**Task inputs**
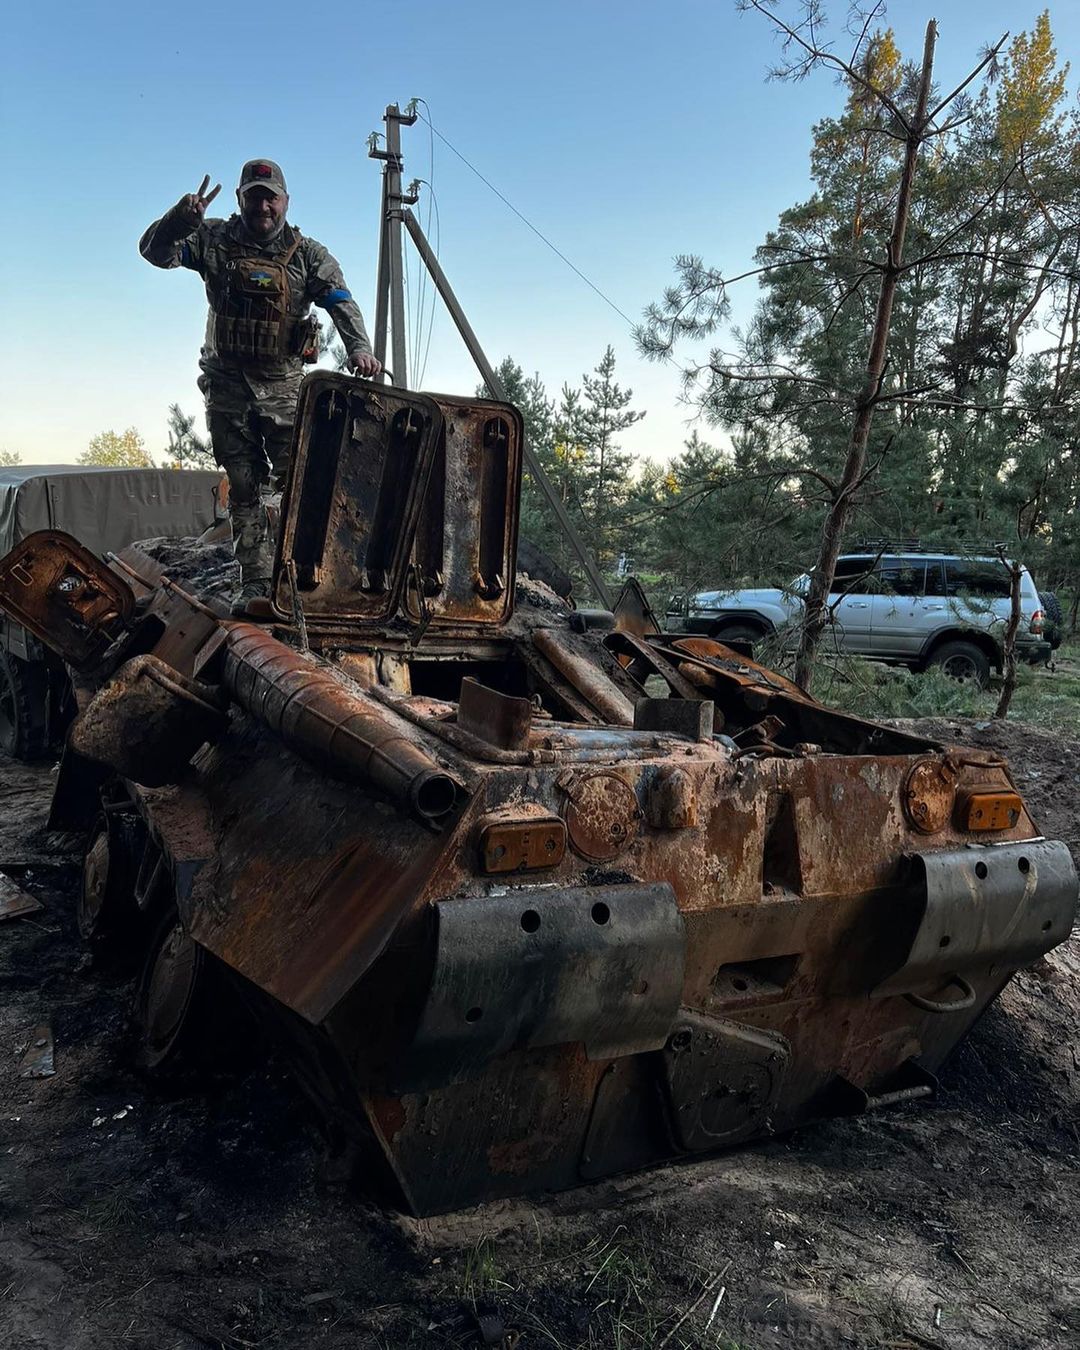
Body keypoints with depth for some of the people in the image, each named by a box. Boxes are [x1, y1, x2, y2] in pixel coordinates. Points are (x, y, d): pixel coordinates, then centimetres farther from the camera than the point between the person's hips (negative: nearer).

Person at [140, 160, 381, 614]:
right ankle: (255, 583, 6)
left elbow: (341, 302, -8)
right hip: (228, 387, 1)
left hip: (285, 387, -1)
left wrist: (359, 347, -28)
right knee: (244, 487, 2)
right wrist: (182, 217, -23)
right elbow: (154, 251, -2)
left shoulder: (307, 254, 4)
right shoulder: (216, 241, 5)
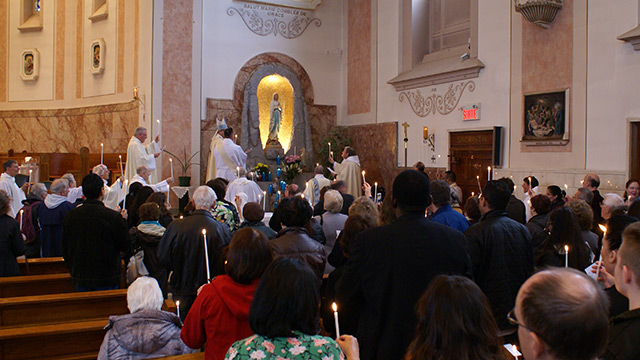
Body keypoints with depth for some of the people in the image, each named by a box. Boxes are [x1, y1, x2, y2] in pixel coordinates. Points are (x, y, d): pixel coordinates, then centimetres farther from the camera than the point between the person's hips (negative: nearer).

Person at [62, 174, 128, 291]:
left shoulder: (70, 216, -4)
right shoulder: (113, 216, -18)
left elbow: (65, 249, 7)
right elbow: (124, 246, -6)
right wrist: (123, 221, 7)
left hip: (80, 279, 4)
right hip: (107, 278, -4)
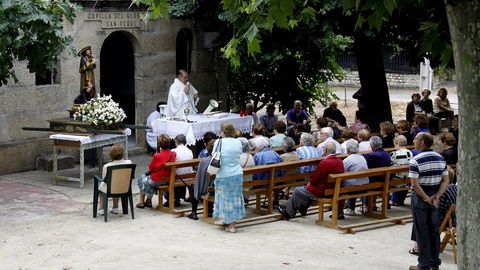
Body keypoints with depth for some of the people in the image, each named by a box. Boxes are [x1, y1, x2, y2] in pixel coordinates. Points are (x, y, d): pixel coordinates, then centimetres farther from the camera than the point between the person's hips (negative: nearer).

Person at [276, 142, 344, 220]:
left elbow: (315, 179, -17)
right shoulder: (340, 162, -1)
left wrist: (310, 183, 5)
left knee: (297, 191, 12)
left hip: (322, 191, -8)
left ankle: (288, 213, 27)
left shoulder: (324, 163, -26)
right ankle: (302, 209, 40)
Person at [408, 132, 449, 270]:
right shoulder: (441, 159, 3)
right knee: (434, 230, 14)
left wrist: (426, 198, -15)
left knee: (422, 232, 3)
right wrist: (437, 196, -8)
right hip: (435, 198, 5)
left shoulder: (416, 160, -16)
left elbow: (415, 184, -21)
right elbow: (445, 181, 0)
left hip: (420, 198, -5)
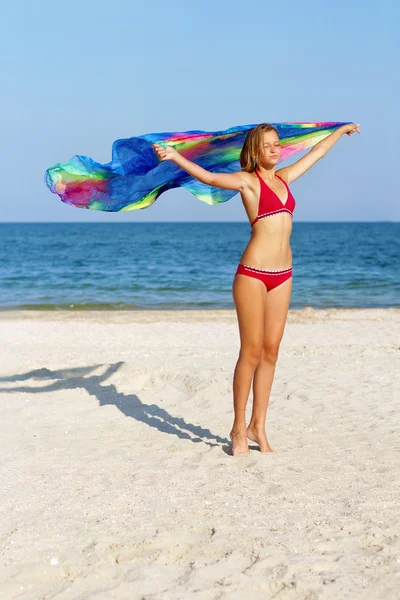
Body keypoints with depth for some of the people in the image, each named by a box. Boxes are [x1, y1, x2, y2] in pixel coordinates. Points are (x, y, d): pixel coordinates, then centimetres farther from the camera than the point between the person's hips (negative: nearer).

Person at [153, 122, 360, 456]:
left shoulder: (284, 178, 16)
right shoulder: (248, 181, -3)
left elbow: (317, 152, 32)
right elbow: (210, 178, -19)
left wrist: (342, 130, 47)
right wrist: (175, 157, -35)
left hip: (282, 276, 6)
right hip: (253, 274, -6)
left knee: (271, 351, 6)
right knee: (252, 351, -4)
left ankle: (258, 426, 14)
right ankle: (239, 428, 8)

**What is being asked**
Write the entries out again word for word. Omit all pictures from them.

**Solution to the problem**
Body keypoints with depth for some of the people in the image, each named by a box. Boxes are [x1, y1, x2, y2] in pixel coordinates. Points are (x, y, d): pixel coordinates, then centimetres farther from the camera than the point between the person's hips (negative: nearer).

Person at [140, 160, 381, 614]:
right ankle: (255, 583, 6)
left elbow: (341, 302, -8)
right hip: (228, 387, 1)
left hip: (285, 387, -1)
left wrist: (359, 347, -28)
right knee: (244, 487, 2)
right wrist: (182, 217, -23)
right elbow: (154, 251, -2)
left shoulder: (307, 254, 4)
right shoulder: (216, 241, 5)
Body keypoints with depth for some of the people in the image, each named by a box. Boxes are [x1, y1, x2, y2] in pixel coordinates. Points are (x, y, d): pixel coordinates, then centimetres farther from the camera than the point between the person's hips (negative: nearer).

Person at [62, 174, 128, 291]:
left shoulder: (70, 216, -4)
right shoulder: (113, 216, -18)
left elbow: (65, 249, 7)
right elbow: (124, 246, -6)
right wrist: (123, 221, 7)
left hip: (80, 279, 4)
right hip: (107, 278, -4)
Body keypoints with depth for some of the people in the image, each named by a box. Boxes are [x1, y1, x2, y2] in pixel coordinates. Points are (x, y, d): pixel coordinates, then centimetres farther from the camera than the point between the person's hips (negative: nearer).

Person at [276, 142, 344, 220]:
left elbow: (315, 179, -17)
right shoulder: (340, 162, -1)
left wrist: (310, 183, 5)
left knee: (297, 191, 12)
left hip: (322, 191, -8)
left ankle: (288, 213, 27)
left shoulder: (324, 163, -26)
right ankle: (302, 209, 40)
Person at [408, 132, 449, 270]:
right shoulder: (441, 159, 3)
right knee: (434, 230, 14)
left wrist: (426, 198, -15)
left knee: (422, 232, 3)
right wrist: (437, 196, -8)
right hip: (435, 198, 5)
left shoulder: (416, 160, -16)
left elbow: (415, 184, -21)
right elbow: (445, 181, 0)
left hip: (420, 198, -5)
Body keypoints with depth for some of the people in the image, each named by a box. Boxes are [x1, y1, x2, y2] in pixel coordinates. Points are (x, y, d): pixel coordinates, then centimetres farther from the camera than the point between the person's hips (negative: nearer).

Person at [153, 122, 360, 456]:
left shoulder: (284, 178, 16)
right shoulder: (248, 181, -3)
left elbow: (317, 152, 32)
right elbow: (210, 178, -19)
left wrist: (342, 130, 47)
right wrist: (175, 157, -35)
left hip: (282, 276, 6)
right hip: (253, 274, -6)
left knee: (271, 351, 6)
right knee: (252, 351, -4)
left ankle: (258, 426, 14)
right ankle: (239, 428, 8)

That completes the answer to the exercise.